On Saturday, whilst relaxing leisurely on the veranda of my estate, pink gin in hand, barking at the gardener that the lawn wasn’t going to water itself, I turned to a refined and respectably drunk old chum from Cambridge and repeated the old malady about how things used to be so much more civilised before the English had the good sense of fair play to give back India and Persia (obviously remarking on the “bloody mess they’ve made of Rhodesia” to boot).
It was a typical Saturday.
Neither hooliganism ( © the rest of the world), Syphilis ( © the Tahitians ) or fat children ( © the Daily Mail) are really the English disease . The real English disease is the distorted sense of pride attached to deluded notions that everything used to be so much better (preferably when we were in control of said everything) than it is now.
Admittedly such revisionism is not confined to the Inselaffen – see the new notion that the Prussians were actually a rather enlightened lot, who may have been hard done by history (as embodied by the disgusting amounts of money being spent on rebuilding the Schloss in the middle of the city) – but it is the English who have developed it into an art form to be held up there with post-impressionism, Ming era pottery and the Cruyff Turn.
It was the FA Cup Final that dragged this natural, though normally, thankfully dormant, state out of me. As it is the oldest football competition in the world, it must necessarily still be the best. A perfect occasion played out at 3pm in front of a beloved Royal on a gloriously hot Saturday afternoon, the Chelsea pensioners’ medals glinting in the sun, toothless old men with rosettes and rattles cheering on the better team, “Abide With Me” sung with gusto and a brave match winning performance (possibly, and who would have thought it, even by a German).

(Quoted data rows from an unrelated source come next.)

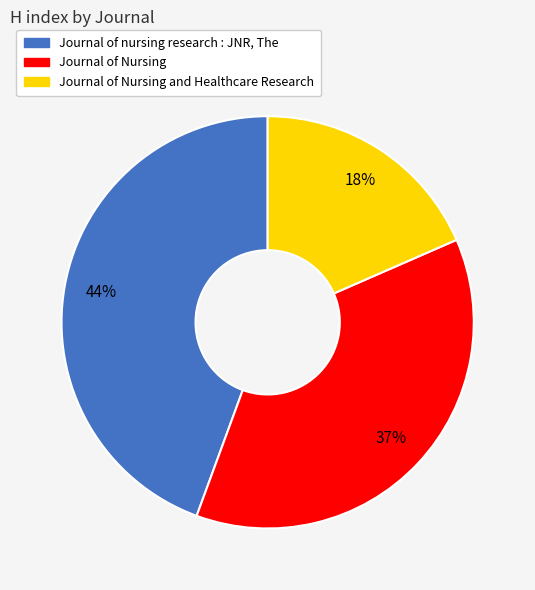

Is there a majority slice in this chart?

No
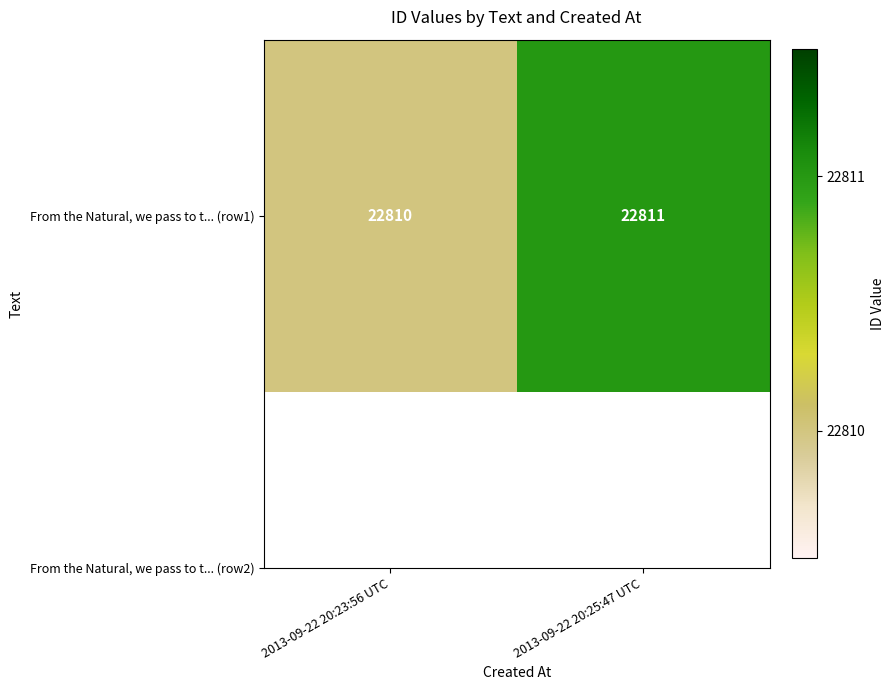

Reading left to right, transcribe all the data shown in this chart.

2013-09-22 20:23:56 UTC=22810	2013-09-22 20:25:47 UTC=22811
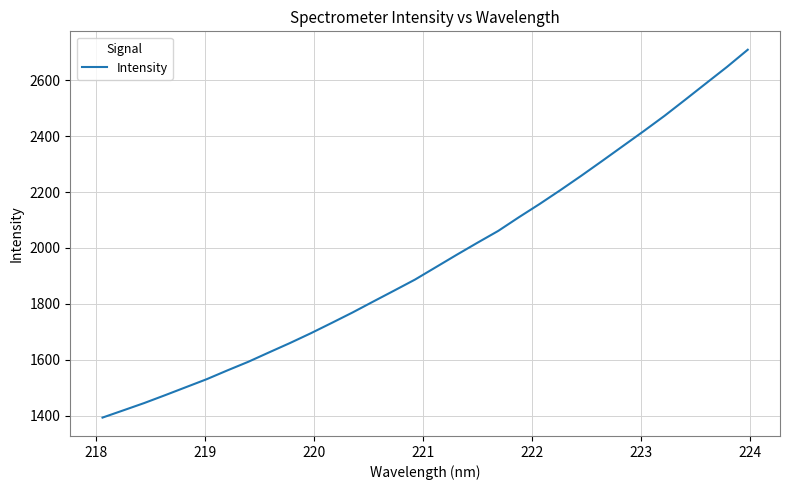

What is the difference between the maximum and minimum values?

1314.9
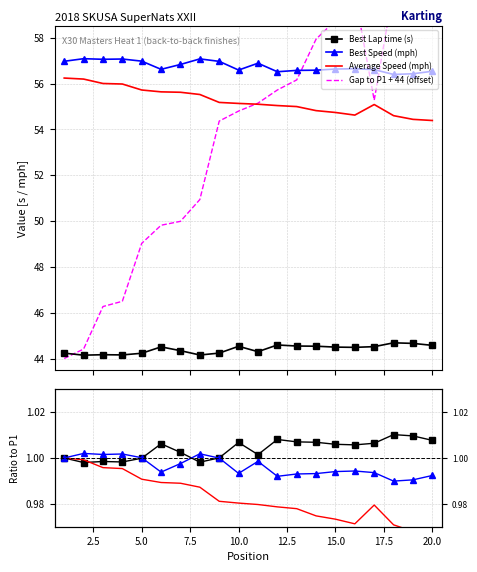

What is the highest value of the Best Speed (mph) series?

57.1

Generations before me will have played this game. “Of course The White Horse Final was the last great one”, “It’s all been rubbish since the Matthews Final”, going all the way along through time to “getting rid of replays killed it” or “I remember when the BBC started their build up at 9am with a special broadcast of FA Cup Saturday Superstore”.
I mused over all of this just before watching this years Budweiser FA Cup Final, featuring two opposing star players that have spent half of their season caught up in racist scandals, kicking off at 5:15pm in front of a load of sponsors and their mates that were still eating their lunch 20 minutes after the second half had kicked off.
Needless to say, at that point, everything used to be a whole lot better.
In comparison, the German DFB Pokal was only started in 1935, and it was only in 1985 that it’s final had a regular home in the Olympic Stadium – giving the German fans, at last, a version of “Wemberley, Wemberley. We’re the mighty (insert team here), and we’re off to Wemberley” to sing, in the oft chanted dirge of “Berlin, Berlin, Wir fahren nach Berlin”.
It was moved to Berlin on political grounds as the capital city was barely registering a flicker on the ECG of German football, and it was necessary that the game didn’t neglect the place, but this proved to be a masterstroke. The occasion has grown in importance exponentially (although actually this process has been happening since the 1970s) , and is undoubtedly now held in greater esteem here than the FA Cup is in England.
Saturday sees the holders, Bayern Munich, take on the league champions, Borussia Dortmund, in the final and the country will be watching in the way that they used to in the home of football. The Waldbühne has been set up to receive up to 18,000 Dortmund fans in a spectacular show of “Up yours, Bavarians” from the authorities, the pubs will be packed to the rafters and the Olympic Stadium itself will be a sea of yellow and black, red and white.
It should be a great denouement to the season, and a spectacular game between the country’s two best teams.
I, however, will be keeping up memories of home, sat sullenly in an old man’s boozer, muttering about how it was so much better when you had games like in 1958 when Stuttgart beat Fortuna 4-3, or when Günter Netzer came on, having already declined the option of coming on to the pitch earlier, to score the winner for Mönchengladbach in 1973.
You know, when times were better, and the cup “really meant something”.